Tur di Museum Keraton Surakarta diakhiri dengan foto bersama prajurit keraton di Kori Kamandungan.

Usai makan siang, kami segera bertolak ke Lokananta. Lokasi pertama yang kami kunjungi adalah Studio Lokananta. Studio legendaris ini pernah dipakai oleh musisi/band Indonesia buat rekaman, misalnya Waldjinah, Glenn Fredly, White Shoes and the Couples Company, dan banyak lagi.

Setibanya di studio, kami langsung menyanyikan “Indonesia Raya” versi tiga stanza.
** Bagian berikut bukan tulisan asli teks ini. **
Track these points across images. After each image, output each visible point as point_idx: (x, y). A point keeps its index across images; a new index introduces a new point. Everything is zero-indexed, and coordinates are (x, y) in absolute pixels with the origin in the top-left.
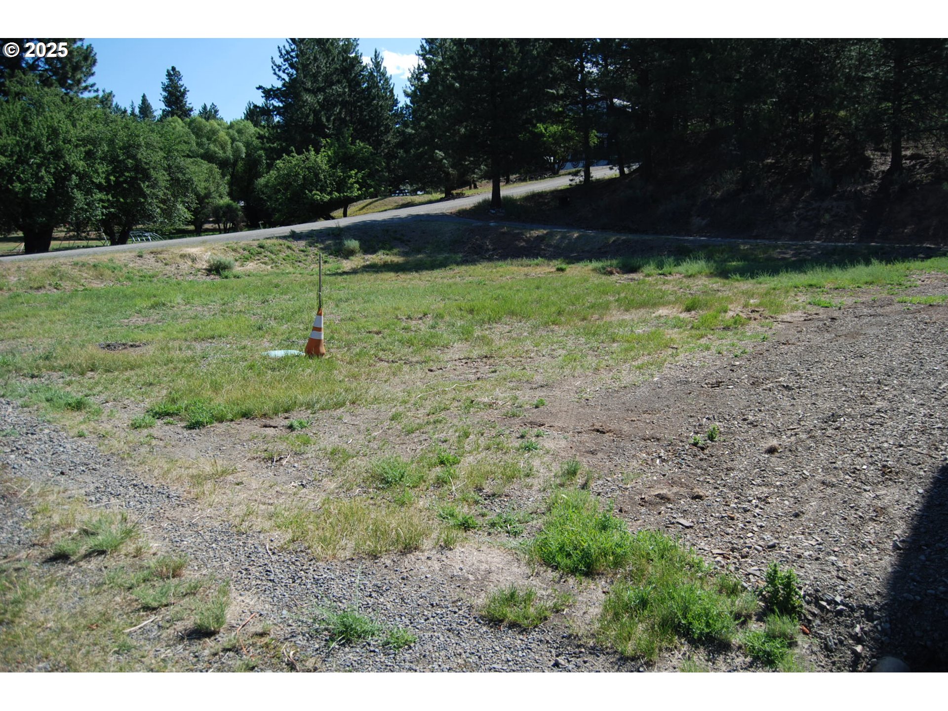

Yap, di Lokananta-lah, rekaman asli “Indonesia Raya” dalam tiga stanza disimpan – 2017 lalu direkam ulang.

“Di sini juga ada rekaman-rekaman penting lainnya, seperti pidato proklamasi kemerdekaan Indonesia, dan pidato-pidato Bung Karno lainnya. Kami juga masih menyimpan piringan hitam berisi lagu-lagu daerah yang dijadikan suvenir Asian Games 1962. Tahun ini, lagu-lagu itu dicetak ulang dalam CD dan dijadikan sebagai suvenir untuk atlet di Asian Games dan Asian Para Games 2018,” ungkap Marketing Lokananta, Sriyono.

Kami sempat melihat langsung mixer legendaris, Trident London Series 80 B. Kata Sound Engineer Studio Lokananta, Andi, mixer itu hanya ada empat buah di dunia, salah satunya berada di Abbey Road Studio, London, Inggris.

Perjalanan di Lokananta dilanjutkan ke ruang produksi. Kami menyaksikan proses digitalisasi rekaman-rekaman koleksi Lokananta dan melihat produksi rekaman kaset pita. Kalau kamu punya band, dan ingin merilis album dalam format kaset pita, mungkin kamu bisa melakukannya di Lokananta. Sampai sekarang Lokananta masih melayani jasa pembuatan kaset pita.



Menjelang magrib, kami bergegas ke Alila Solo Hotel untuk berburu senja dari Agra Rooftop lantai 29 Alila. Namun sayang, langit Kota Solo sore itu sedang enggak bersahabat. Sejauh mata memandang hanya mendung yang didapat.

Sekitar jam 18.15 WIB, diiringi gerimis tipis yang menyentuh kaca bus, Sunset Trip menuju CGV Solo di Transmart Pabelan sebagai pemberhentian terakhir.